Diagnosis of DWI-negative acute ischemic stroke: a meta-analysis.
Edlow BL, Hurwitz S, Edlow JA.
Neurology 2017; 89:256-262.
To determine the prevalence of diffusion-weighted imaging (DWI)-negative acute ischemic stroke (AIS) and to identify clinical characteristics of patients with DWI-negative AIS.
We systematically searched PubMed and Ovid/MEDLINE for relevant studies between 1992, the year that the DWI sequence entered clinical practice, and 2016. Studies were included based upon enrollment of consecutive patients presenting with a clinical diagnosisof AIS prior to imaging. Meta-analysis was performed to synthesize study-level data, estimate DWI-negative stroke prevalence, and estimate the odds ratios (ORs) for clinical characteristics associated with DWI-negative stroke.
Twelve articles including 3,236 AIS patients were included. The meta-analytic synthesis yielded a pooled prevalence of DWI-negative AIS of 6.8%, 95% confidence interval (CI) 4.9-9.3. In the 5 studies that reported proportion data for DWI-negative and DWI-positive AIS based on the ischemic vascular territory (n = 1,023 AIS patients), DWI-negative stroke was strongly associated with posterior circulation ischemia, as determined by clinical diagnosis at hospital discharge or repeat imaging (OR 5.1, 95% CI 2.3-11.6, p < 0.001).

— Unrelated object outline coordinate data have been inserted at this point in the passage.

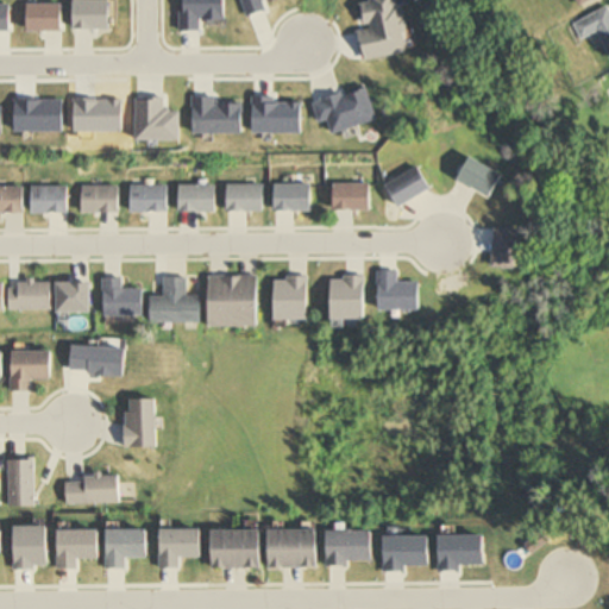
[(608,57),(608,8),(572,24),(578,42),(598,33),(608,57)]
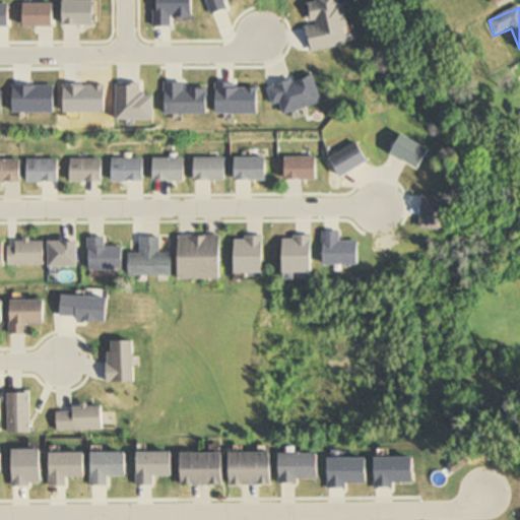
[(330,159),(340,180),(370,165),(360,144),(330,159)]
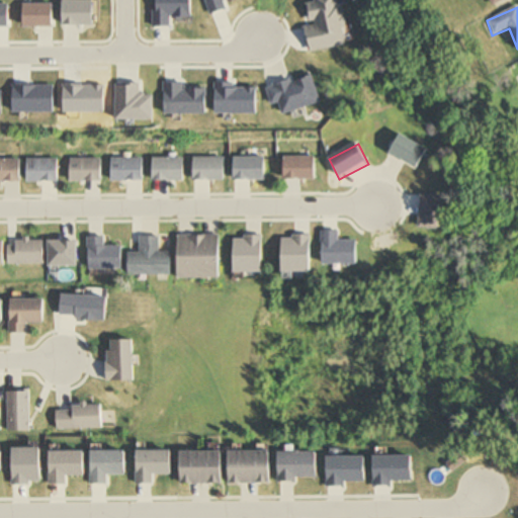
[(193,157),(194,182),(224,181),(224,157),(193,157)]
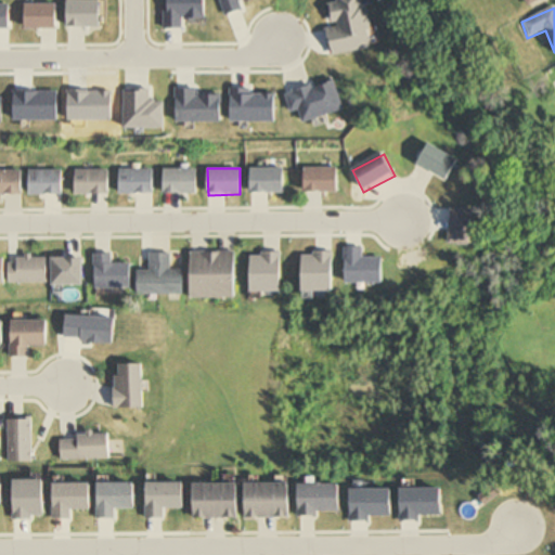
[(250,168),(250,194),(283,194),(283,169),(250,168)]
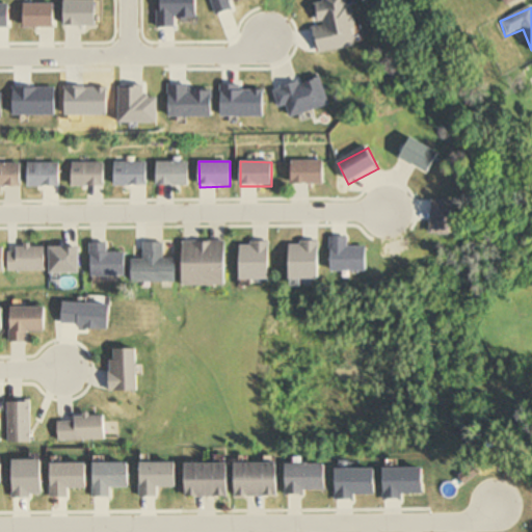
[(114,163),(115,186),(148,186),(147,162),(114,163)]
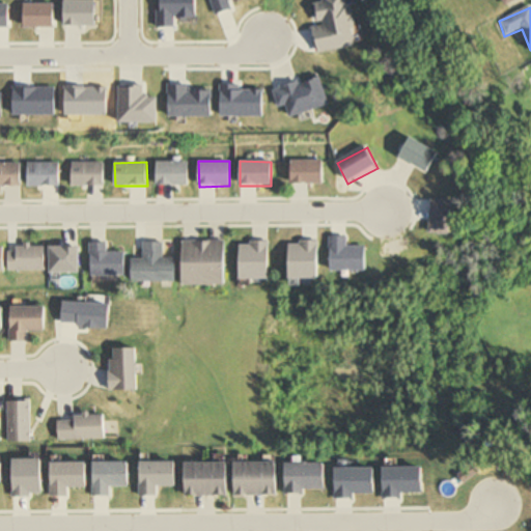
[(156,163),(156,188),(188,187),(188,162),(156,163)]
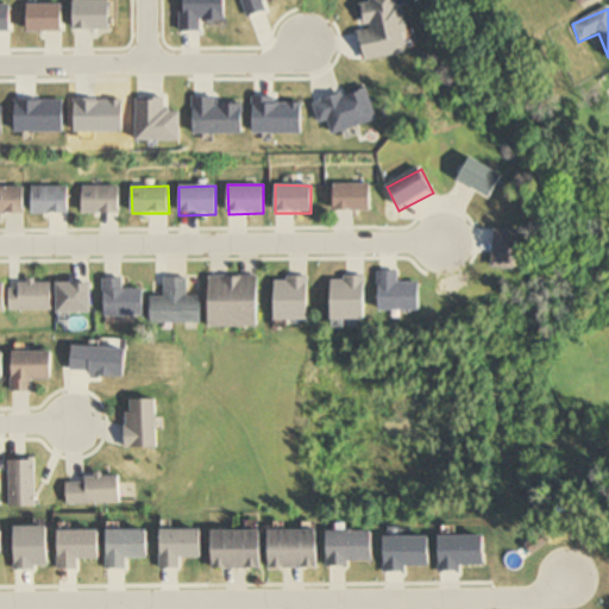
[(334,186),(334,213),(370,213),(371,186),(334,186)]
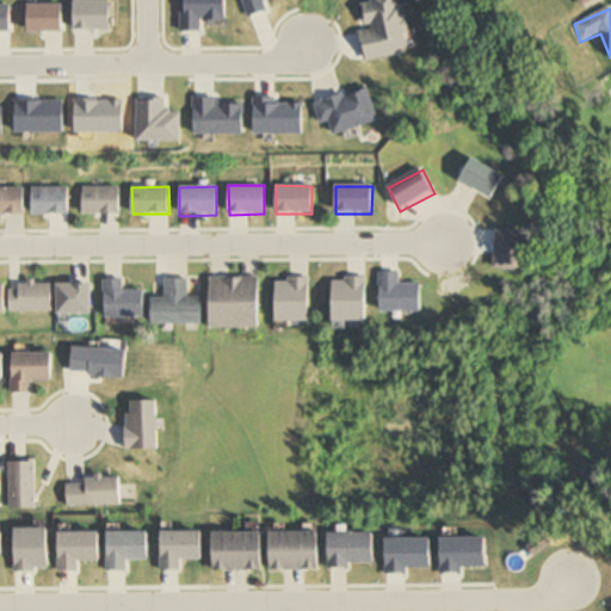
[(32,187),(32,215),(69,215),(69,187),(32,187)]
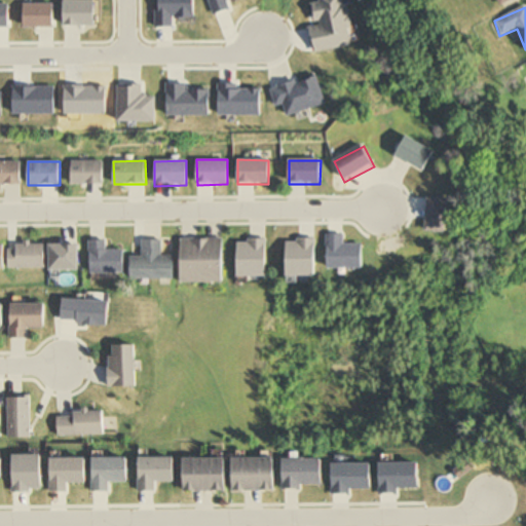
[(73,161),(73,186),(104,186),(105,161),(73,161)]
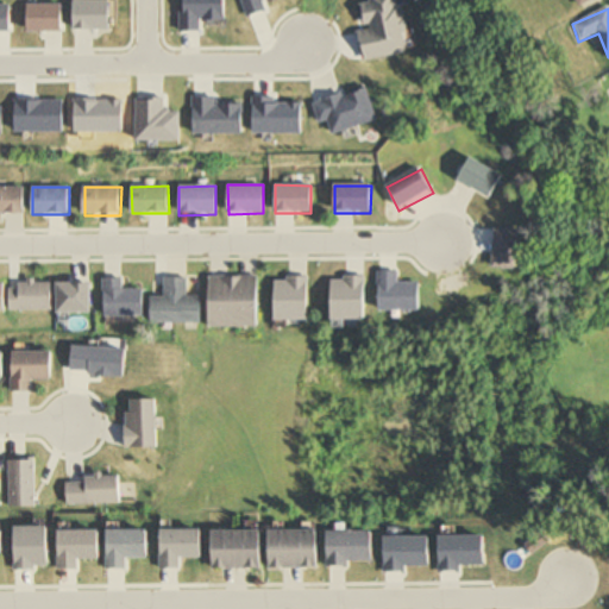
[(0,188),(0,215),(26,215),(26,188),(0,188)]
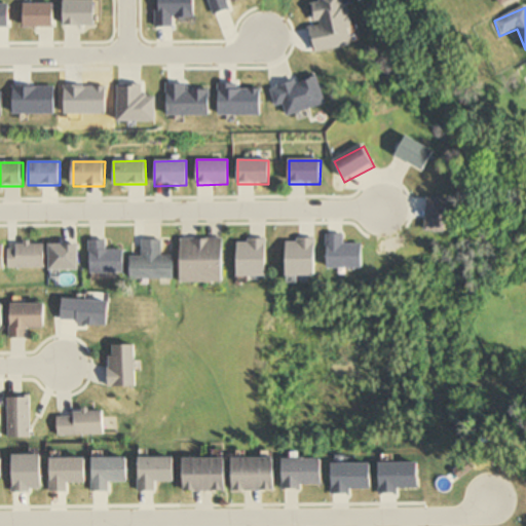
[(182,238),(183,285),(225,284),(224,238),(217,238),(182,238)]
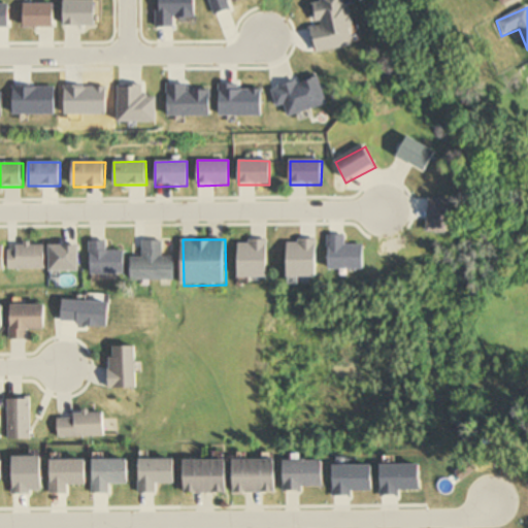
[(122,241),(89,241),(89,267),(122,267),(122,241)]
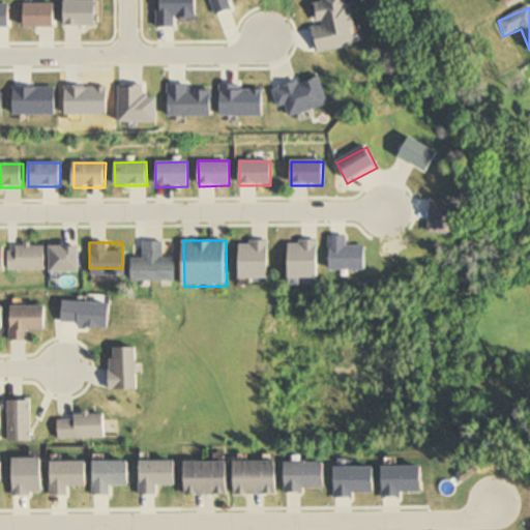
[(143,242),(144,258),(134,258),(134,283),(177,282),(177,260),(166,260),(166,242),(143,242)]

A small but significant percentage of patients with AIS have a negative DWI scan. Patients with neurologic deficits consistent with posterior circulation ischemia have 5 times the odds of having a negative DWI scan compared to patients with anterior circulation ischemia. AIS remains a clinical diagnosis and urgent reperfusion therapy should be considered even when an initial DWI scan is negative.
The following is a related reference:
Doubal FN, Dennis MS, Wardlaw JM. Characteristics of patients with minor ischaemic strokes and negative MRI: a cross-sectional study. JNNP 2011; 82:540-542.